◆ Dataset records ◆

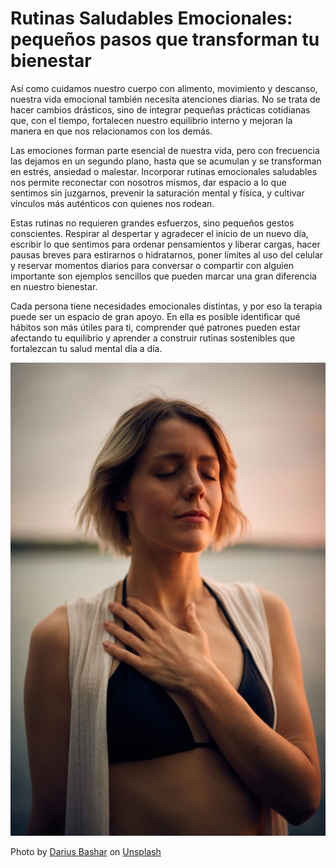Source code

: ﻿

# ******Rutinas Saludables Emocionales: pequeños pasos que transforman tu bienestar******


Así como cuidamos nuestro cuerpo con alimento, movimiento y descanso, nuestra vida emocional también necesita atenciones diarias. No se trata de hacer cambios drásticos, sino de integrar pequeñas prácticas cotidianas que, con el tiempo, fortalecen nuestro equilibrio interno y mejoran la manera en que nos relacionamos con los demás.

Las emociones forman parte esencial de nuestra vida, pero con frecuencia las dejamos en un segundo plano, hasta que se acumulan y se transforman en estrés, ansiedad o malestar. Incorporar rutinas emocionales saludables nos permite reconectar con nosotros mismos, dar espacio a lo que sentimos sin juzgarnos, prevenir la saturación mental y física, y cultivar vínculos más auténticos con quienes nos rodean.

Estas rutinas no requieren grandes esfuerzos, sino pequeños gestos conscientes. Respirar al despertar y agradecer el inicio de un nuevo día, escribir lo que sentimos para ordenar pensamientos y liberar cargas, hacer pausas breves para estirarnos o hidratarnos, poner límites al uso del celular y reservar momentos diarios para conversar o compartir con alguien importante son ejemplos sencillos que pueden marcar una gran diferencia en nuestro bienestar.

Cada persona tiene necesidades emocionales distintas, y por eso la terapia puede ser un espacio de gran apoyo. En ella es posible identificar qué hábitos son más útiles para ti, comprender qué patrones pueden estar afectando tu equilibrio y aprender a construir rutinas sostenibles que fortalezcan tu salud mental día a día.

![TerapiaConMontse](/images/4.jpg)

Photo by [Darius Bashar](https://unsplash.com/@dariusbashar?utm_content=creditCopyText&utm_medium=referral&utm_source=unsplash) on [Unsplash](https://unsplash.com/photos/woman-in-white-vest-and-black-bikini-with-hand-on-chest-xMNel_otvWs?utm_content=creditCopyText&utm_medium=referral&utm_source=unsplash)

◆ Activity ◆
Reproduce the listing above verbatim, leaving out the pictures.

◆ Result for this exercise ◆
Source code

: ﻿

# ******Rutinas Saludables Emocionales: pequeños pasos que transforman tu bienestar******


Así como cuidamos nuestro cuerpo con alimento, movimiento y descanso, nuestra vida emocional también necesita atenciones diarias. No se trata de hacer cambios drásticos, sino de integrar pequeñas prácticas cotidianas que, con el tiempo, fortalecen nuestro equilibrio interno y mejoran la manera en que nos relacionamos con los demás.

Las emociones forman parte esencial de nuestra vida, pero con frecuencia las dejamos en un segundo plano, hasta que se acumulan y se transforman en estrés, ansiedad o malestar. Incorporar rutinas emocionales saludables nos permite reconectar con nosotros mismos, dar espacio a lo que sentimos sin juzgarnos, prevenir la saturación mental y física, y cultivar vínculos más auténticos con quienes nos rodean.

Estas rutinas no requieren grandes esfuerzos, sino pequeños gestos conscientes. Respirar al despertar y agradecer el inicio de un nuevo día, escribir lo que sentimos para ordenar pensamientos y liberar cargas, hacer pausas breves para estirarnos o hidratarnos, poner límites al uso del celular y reservar momentos diarios para conversar o compartir con alguien importante son ejemplos sencillos que pueden marcar una gran diferencia en nuestro bienestar.

Cada persona tiene necesidades emocionales distintas, y por eso la terapia puede ser un espacio de gran apoyo. En ella es posible identificar qué hábitos son más útiles para ti, comprender qué patrones pueden estar afectando tu equilibrio y aprender a construir rutinas sostenibles que fortalezcan tu salud mental día a día.

![TerapiaConMontse](/images/4.jpg)

Photo by [Darius Bashar](https://unsplash.com/@dariusbashar?utm_content=creditCopyText&utm_medium=referral&utm_source=unsplash) on [Unsplash](https://unsplash.com/photos/woman-in-white-vest-and-black-bikini-with-hand-on-chest-xMNel_otvWs?utm_content=creditCopyText&utm_medium=referral&utm_source=unsplash)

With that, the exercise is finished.